Mejoraron asimismo los tratos con Haití. Así, en junio de 1998 Fernández realizó en Puerto Príncipe la primera visita de un presidente dominicano desde hacía nada menos que 62 años, siendo recibido por su homólogo haitiano, René Préval.

Estas verdaderas deportaciones encubiertas de población propia, que habrían provocado un gran escándalo en un país más sensibilizado con los dramas de la inmigración ilegal (no menos dramática resultaba la emigración ilegal por mar de los boat people dominicanos, negros y no negros, a Puerto Rico), ilustraron el arraigo de los sentimientos de superioridad o los prejuicios raciales de ciertas élites nacionales, para las que, al parecer, no contaban para nada los derechos más elementales de un dominicano de nacimiento si se sospechaba que sus padres, sus abuelos o ancestros aún más lejanos eran oriundos de Haití.

El disgusto social apuntado en las legislativas de 1998 volvió a pasarle factura al PLD en las presidenciales del 16 de mayo de 2000, que fueron ganadas por el candidato del PRD, Rafael Hipólito Mejía Domínguez, cuyo programa otorgaba prioridad al capítulo social.

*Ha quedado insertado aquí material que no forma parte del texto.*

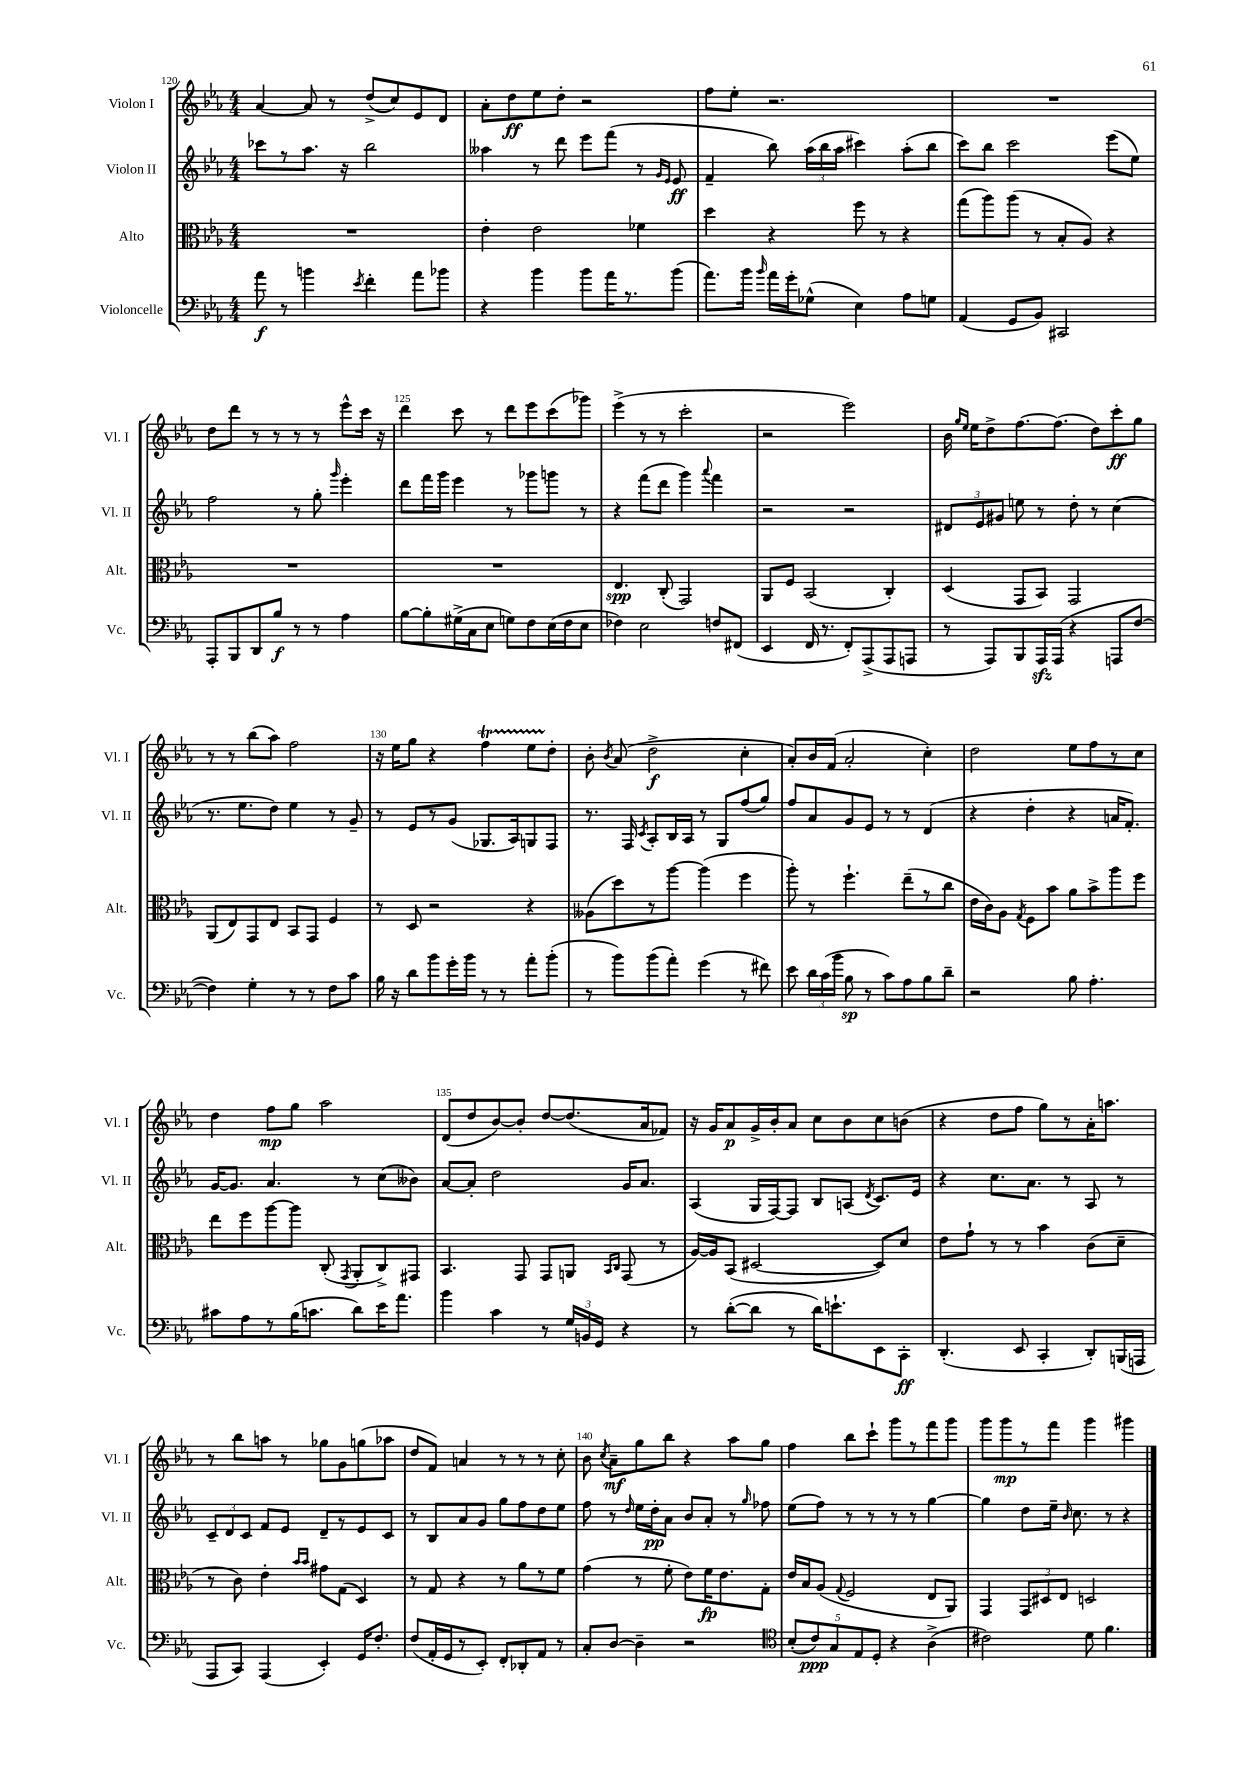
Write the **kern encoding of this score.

**kern	**dynam	**kern	**dynam	**kern	**dynam	**kern	**dynam
*part4	*part4	*part3	*part3	*part2	*part2	*part1	*part1
*staff4	*staff4	*staff3	*staff3	*staff2	*staff2	*staff1	*staff1
*I"Violoncelle	*	*I"Alto	*	*I"Violon II	*	*I"Violon I	*
*I'Vc.	*	*I'Alt.	*	*I'Vl. II	*	*I'Vl. I	*
*clefF4	*	*clefC3	*	*clefG2	*	*clefG2	*
*k[b-e-a-]	*	*k[b-e-a-]	*	*k[b-e-a-]	*	*k[b-e-a-]	*
*M4/4	*	*M4/4	*	*M4/4	*	*M4/4	*
=120	=120	=120	=120	=120	=120	=120	=120
8a-\	f	1r	.	8ccc-X\L	.	[4a-/	.
8r	.	.	.	8r	.	.	.
4bn\	.	.	.	8.aa-\J	.	8a-/]	.
.	.	.	.	.	.	8r	.
.	.	.	.	16r	.	.	.
8qe-/	.	.	.	.	.	.	.
4f'\	.	.	.	2bb-\	.	(8dd^/L	.
.	.	.	.	.	.	8cc/)	.
8a-\L	.	.	.	.	.	8e-/	.
8b-X\J	.	.	.	.	.	8d/J	.
=121	=121	=121	=121	=121	=121	=121	=121
4r	.	4e-'\	.	4aa--X\	.	8a-'\L	.
.	.	.	.	.	.	8dd\	ff
4b-\	.	2e-\	.	8r	.	8ee-\	.
.	.	.	.	8ddd\	.	8dd'\J	.
8b-\L	.	.	.	8eee-\L	.	2r	.
16a-\K	.	.	.	(8fff\J	.	.	.
8.r	.	.	.	.	.	.	.
.	.	4f-X\	.	8r	.	.	.
.	.	.	.	16qqg/LL	.	.	.
.	.	.	.	16qqe-/JJ	.	.	.
(8b-\J	.	.	.	8e-/	ff	.	.
=122	=122	=122	=122	=122	=122	=122	=122
8.a-\L)	.	4dd\	.	4f~/	.	8ff\L	.
.	.	.	.	.	.	8ee-'\J	.
16b-\Jk	.	.	.	.	.	.	.
16qqb-/	.	.	.	.	.	.	.
16a-\LL	.	4r	.	8bb-\)	.	2.r	.
16g'\J	.	.	.	.	.	.	.
(8G-X^^\J	.	.	.	(24aa-\LL	.	.	.
.	.	.	.	24bb-\	.	.	.
.	.	.	.	24aa-\JJ	.	.	.
4E-\)	.	8ff\	.	4ccc#X\)	.	.	.
.	.	8r	.	.	.	.	.
8A-\L	.	4r	.	(8aa-'\L	.	.	.
8Gn\J	.	.	.	8bb-\J	.	.	.
=123	=123	=123	=123	=123	=123	=123	=123
(4AA-/	.	(8gg\L	.	8ccc\L)	.	1r	.
.	.	8aa-\)	.	8bb-\J	.	.	.
8GG/L	.	(8aa-\J	.	2ccc\	.	.	.
8BB-/J)	.	8r	.	.	.	.	.
2CC#X/	.	8B-'/L	.	.	.	.	.
.	.	8A-/J)	.	.	.	.	.
.	.	4r	.	(8eee-\L	.	.	.
.	.	.	.	8ee-\J)	.	.	.
!!LO:LB:g=z
=124	=124	=124	=124	=124	=124	=124	=124
8AAA-'/L	.	1r	.	2ff\	.	8dd\L	.
8BBB-/	.	.	.	.	.	8ddd\J	.
8DD/	.	.	.	.	.	8r	.
8B-/J	f	.	.	.	.	8r	.
8r	.	.	.	8r	.	8r	.
8r	.	.	.	8gg'\	.	8r	.
.	.	.	.	16qqggg/	.	.	.
4A-\	.	.	.	4eee-'\	.	8eee-^^\L	.
.	.	.	.	.	.	16ccc\Jk	.
.	.	.	.	.	.	16r	.
=125	=125	=125	=125	=125	=125	=125	=125
[8B-\L	.	1r	.	8ddd\L	.	4ddd\	.
8B-'\]	.	.	.	16fff\L	.	.	.
.	.	.	.	16ggg\JJ	.	.	.
(16G#X^\L	.	.	.	4eee-\	.	8ccc\	.
16C\J	.	.	.	.	.	.	.
8E-\J	.	.	.	.	.	8r	.
8Gn\L)	.	.	.	8r	.	8ddd\L	.
8F\	.	.	.	8ggg-X\L	.	8eee-\	.
(16E-\L	.	.	.	8gggn\J	.	(8ccc\	.
16F\J	.	.	.	.	.	.	.
8E-\J	.	.	.	8r	.	8ggg-X\J)	.
=126	=126	=126	=126	=126	=126	=126	=126
4F-X\)	.	4.E-/	spp	4r	.	(4eee-^\	.
2E-\	.	.	.	(8fff\L	.	8r	.
.	.	(8C'/	.	8ddd\J	.	8r	.
.	.	2GG/)	.	4ggg\)	.	2ccc'\	.
.	.	.	.	8qqaaa-/	.	.	.
8Fn/L	.	.	.	4fff\	.	.	.
(8FF#X/J	.	.	.	.	.	.	.
=127	=127	=127	=127	=127	=127	=127	=127
4EE-/	.	8AA-/L	.	2r	.	2r	.
.	.	8F/J	.	.	.	.	.
16FF/	.	(2BB-/	.	.	.	.	.
8.r	.	.	.	.	.	.	.
8FF'/L)	.	.	.	2r	.	2eee-\)	.
(8AAA-^/	.	.	.	.	.	.	.
8AAA-/	.	4C'/)	.	.	.	.	.
8AAAn/J	.	.	.	.	.	.	.
=128	=128	=128	=128	=128	=128	=128	=128
8r	.	(4D/	.	12d#X/L	.	16b-\	.
.	.	.	.	.	.	16qqgg/LL	.
.	.	.	.	.	.	16qqee-/JJ	.
.	.	.	.	.	.	16ee-\KL	.
.	.	.	.	12e-/	.	.	.
8AAA-/L)	.	.	.	.	.	8dd^\	.
.	.	.	.	12g#X/J	.	.	.
8BBB-/	.	8GG/L	.	8een\	.	[8.ff\	.
16AAA-zz/L	.	8BB-/J)	.	8r	.	.	.
(16AAA-/JJ	.	.	.	.	.	(8.ff\J]	.
4r	.	2GG/	.	8dd'\	.	.	.
.	.	.	.	8r	.	8dd\L)	.
8AAAn/L	.	.	.	(4cc\	.	8ccc'\	ff
[8F/J	.	.	.	.	.	8gg\J	.
!!LO:LB:g=z
=129	=129	=129	=129	=129	=129	=129	=129
4F\])	.	(8AA-/L	.	8.r	.	8r	.
.	.	8E-/)	.	.	.	8r	.
.	.	.	.	8.ee-\L	.	.	.
4G'\	.	8GG/	.	.	.	(8bb-\L	.
.	.	8E-/J	.	8dd\J)	.	8aa-\J)	.
8r	.	8BB-/L	.	4ee-\	.	2ff\	.
8r	.	8GG/J	.	.	.	.	.
8F\L	.	4F/	.	8r	.	.	.
8c\J	.	.	.	8g~/	.	.	.
=130	=130	=130	=130	=130	=130	=130	=130
16B-\	.	8r	.	8r	.	16r	.
16r	.	.	.	.	.	16ee-\KL	.
8d\L	.	8D/	.	8e-/L	.	8gg\J	.
8b-\	.	2r	.	8r	.	4r	.
16g'\L	.	.	.	(8g/J	.	.	.
16b-\JJ	.	.	.	.	.	.	.
8r	.	.	.	8.G-X/L	.	4ffT\	.
8r	.	.	.	.	.	.	.
.	.	.	.	16A-/k)	.	.	.
8a-'\L	.	4r	.	8Gn/	.	8ee-TTT\L	.
(8b-'\J	.	.	.	8F/J	.	8dd'\J	.
=131	=131	=131	=131	=131	=131	=131	=131
8r	.	(8A--X\L	.	8.r	.	8b-'\	.
.	.	.	.	.	.	8qb-/	.
8b-\L)	.	8dd\)	.	.	.	(8a-/	.
.	.	.	.	16F/	.	.	.
.	.	.	.	8qc/	.	.	.
(8b-\	.	8r	.	8A-'/L	.	2dd^\	f
8a-'\J)	.	[8aa-\J	.	16B-/L	.	.	.
.	.	.	.	16A-/JJ	.	.	.
(4g\	.	(4aa-\]	.	8r	.	.	.
.	.	.	.	8G/L	.	.	.
8r	.	4ff\	.	(8ff/	.	4cc'\	.
8f#X\)	.	.	.	8gg/J)	.	.	.
=132	=132	=132	=132	=132	=132	=132	=132
8e-\	.	8aa-'\)	.	8ff/L	.	8a-'/L)	.
24d\LL	.	8r	.	8a-/	.	16b-/L	.
(24c\	.	.	.	.	.	.	.
.	.	.	.	.	.	(16f/JJ	.
24b-\JJ	.	.	.	.	.	.	.
8B-\	sp	4.ff`\	.	8g/	.	2a-'/	.
8r	.	.	.	8e-/J	.	.	.
8c\L)	.	.	.	8r	.	.	.
8A-\	.	(8ee-~\L	.	8r	.	.	.
8B-\	.	8r	.	(4d/	.	4cc'\)	.
8d~\J	.	8cc\J	.	.	.	.	.
=133	=133	=133	=133	=133	=133	=133	=133
2r	.	16e-\LL	.	4r	.	2dd\	.
.	.	16c\J)	.	.	.	.	.
.	.	8A-\J	.	.	.	.	.
.	.	8qG/	.	.	.	.	.
.	.	8F\L	.	4dd'\	.	.	.
.	.	8b-\J	.	.	.	.	.
8B-\	.	8a-\L	.	4r	.	8ee-\L	.
4.A-'\	.	8b-^\	.	.	.	8ff\	.
.	.	8aa-\	.	16an/KL	.	8r	.
.	.	.	.	8.f'/J)	.	.	.
.	.	8ff\J	.	.	.	8cc\J	.
!!LO:LB:g=z
=134	=134	=134	=134	=134	=134	=134	=134
8c#X\L	.	8ee-\L	.	[16g/KL	.	4dd\	.
.	.	.	.	8.g/J]	.	.	.
8A-\	.	8ff\	.	.	.	.	.
8r	.	[8aa-\	.	4.a-/	.	8ff\L	mp
(16B-\K	.	8aa-\J]	.	.	.	8gg\J	.
8.cn\J	.	.	.	.	.	.	.
.	.	(8C'/	.	.	.	2aa-\	.
.	.	8qGG/	.	.	.	.	.
8d\L)	.	8AA-'/L	.	8r	.	.	.
16e-\K	.	8C^/)	.	(8cc\L	.	.	.
8.a-\J	.	.	.	.	.	.	.
.	.	8GG#X/J	.	8b--X\J)	.	.	.
=135	=135	=135	=135	=135	=135	=135	=135
4b-\	.	4.BB-/	.	[8a-/L	.	(8d/L	.
.	.	.	.	8a-'/J]	.	8dd/	.
4c\	.	.	.	2dd\	.	[8b-/)	.
.	.	8GG/	.	.	.	8b-'/J]	.
8r	.	8GG/L	.	.	.	[8dd/L	.
24G/LL	.	8AAn/J	.	.	.	(8.dd/]	.
24BBn/	.	.	.	.	.	.	.
24GG/JJ	.	.	.	.	.	.	.
.	.	16qqBB-/LL	.	.	.	.	.
.	.	16qqC/JJ	.	.	.	.	.
4r	.	(8GG/	.	16g/KL	.	.	.
.	.	.	.	8.a-/J	.	16a-/k	.
.	.	8r	.	.	.	8f-X/J)	.
=136	=136	=136	=136	=136	=136	=136	=136
8r	.	[16A-/LL)	.	(4A-/	.	16r	.
.	.	16A-/J]	.	.	.	16g/KL	.
([8d'\L	.	(8BB-/J	.	.	.	8a-/	p
8d\J]	.	[2D#X/	.	16G/LL	.	16g^/L	.
.	.	.	.	[16F/J)	.	16b-'/J	.
8r	.	.	.	8F/J]	.	8a-/J	.
16d\KL)	.	.	.	8B-/L	.	8cc\L	.
8.en`\	.	.	.	.	.	.	.
.	.	.	.	(8An/J	.	8b-\	.
.	.	.	.	8qd/	.	.	.
8EE-\	.	8D#/L])	.	8.c/L)	.	8cc\	.
8CC'\J	ff	8d/J	.	.	.	(8bn\J	.
.	.	.	.	16e-/Jk	.	.	.
=137	=137	=137	=137	=137	=137	=137	=137
(4.DD'/	.	8e-\L	.	4r	.	4r	.
.	.	8g`\J	.	.	.	.	.
.	.	8r	.	8.cc\L	.	8dd\L	.
8EE-/	.	8r	.	.	.	8ff\J	.
.	.	.	.	8.a-\J	.	.	.
4CC'/	.	4b-\	.	.	.	8gg\L)	.
.	.	.	.	8r	.	8r	.
8DD'/L)	.	(8c\L	.	8A-/	.	16a-'\K	.
.	.	.	.	.	.	8.aan\J	.
(16BBBn/L	.	8d~\J	.	8r	.	.	.
16AAAn/JJ	.	.	.	.	.	.	.
!!LO:LB:g=z
=138	=138	=138	=138	=138	=138	=138	=138
8AAA-/L	.	8r	.	12c~/L	.	8r	.
.	.	.	.	12d/	.	.	.
8CC/J)	.	8c\)	.	.	.	8bb-\L	.
.	.	.	.	12c/J	.	.	.
(4AAA-/	.	4e-'\	.	8f/L	.	8aan\J	.
.	.	.	.	8e-/J	.	8r	.
.	.	16qqb-/LL	.	.	.	.	.
.	.	16qqb-/JJ	.	.	.	.	.
4EE-'/)	.	8g#X\L	.	8d~/L	.	8gg-X\L	.
.	.	(8G\J	.	8r	.	8g\	.
16GG/KL	.	4D/)	.	8e-/	.	(8ggn\	.
8.F'/J	.	.	.	.	.	.	.
.	.	.	.	8c/J	.	8aa-X\J	.
=139	=139	=139	=139	=139	=139	=139	=139
(8F/L	.	8r	.	8r	.	8dd/L	.
16AA-'/L	.	8G/	.	8B-/L	.	8f/J)	.
16GG/J	.	.	.	.	.	.	.
8r	.	4r	.	8a-/	.	4an/	.
8EE-'/J)	.	.	.	8g/J	.	.	.
8FF'/L	.	8r	.	8gg\L	.	8r	.
8DD-X'/	.	8a-\L	.	8ff\	.	8r	.
8AA-/J	.	8r	.	8dd\	.	8r	.
8r	.	8f\J	.	8ee-\J	.	8cc'\	.
=140	=140	=140	=140	=140	=140	=140	=140
8C'/L	.	(4g\	.	8ff\	.	8b-\	.
.	.	.	.	.	.	8qcc/	.
[8D/J	.	.	.	8r	.	8a-~\L	mf
.	.	.	.	16qqdd/	.	.	.
4D~\]	.	8r	.	16ee-\LL	.	8gg\	.
.	.	.	.	16dd'\J	pp	.	.
.	.	8f'\	.	8a-\J	.	8bb-\J	.
2r	.	8e-\L)	.	8b-/L	.	4r	.
.	.	16f\K	fp	8a-'/J	.	.	.
.	.	8.e-\	.	.	.	.	.
.	.	.	.	8r	.	8aa-\L	.
.	.	.	.	16qqgg/	.	.	.
.	.	8G'\J	.	8ff-X\	.	8gg\J	.
=141	=141	=141	=141	=141	=141	=141	=141
*clefC4	*	*	*	*	*	*	*
(10B-'/L	.	16e-/LL	.	(8ee-\L	.	4ff\	.
.	.	16B-/J	.	.	.	.	.
10c/)	ppp	.	.	.	.	.	.
.	.	(8A-/J	.	8ff\J)	.	.	.
10G/	.	.	.	.	.	.	.
.	.	8qqG/	.	.	.	.	.
.	.	2F/	.	8r	.	8bb-\L	.
10E-/	.	.	.	.	.	.	.
.	.	.	.	8r	.	8ccc`\J	.
10D'/J	.	.	.	.	.	.	.
4r	.	.	.	8r	.	8ggg\L	.
.	.	.	.	8r	.	8r	.
(4A-^\	.	8E-/L	.	[4gg\	.	8fff\	.
.	.	8AA-/J)	.	.	.	8ggg\J	.
=142	=142	=142	=142	=142	=142	=142	=142
2c#X\)	.	4GG/	.	4gg\]	.	8ggg\L	.
.	.	.	.	.	.	8ggg\	mp
.	.	12GG/L	.	8dd\L	.	8r	.
.	.	12D#X/	.	.	.	.	.
.	.	.	.	16ee-~\Jk	.	8fff\J	.
.	.	12E-/J	.	.	.	.	.
.	.	.	.	16qqb-/	.	.	.
.	.	.	.	8.cc\	.	.	.
8d\	.	2Dn/	.	.	.	4ggg\	.
4.f\	.	.	.	8r	.	.	.
.	.	.	.	4r	.	4ggg#X\	.
==	==	==	==	==	==	==	==
*-	*-	*-	*-	*-	*-	*-	*-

El postulante del oficialismo, Danilo Medina Sánchez, secretario de Estado de la Presidencia en estos cuatro años, ex presidente de la Cámara de Diputados, responsable de la campaña electoral del PLD en 1996 y hombre de la máxima confianza de Fernández, sufrió una abultada derrota con el 24,9% de los votos, justo la mitad de los cosechados por el perredeísta.

Aunque técnicamente debía disputarse una segunda vuelta porque Mejía no alcanzó el preceptivo 50% más uno por unas pocas miles de papeletas, Medina arrojó la toalla tras constatar que no iba a recibir el apoyo del PRSC, es decir, a repetirse el escenario de 1996. Balaguer, en su novena liza presidencial (pese a estar ya completamente ciego, sordo e incapacitado para hablar o mantenerse en pie más que unos pocos minutos), quedó en un meritorio tercer lugar y a punto estuvo de desbancar a Medina. Balaguer iba a fallecer en julio de 2002, ocho meses después de extinguirse también el otro ilustre nonagenario de la política nacional, Bosch.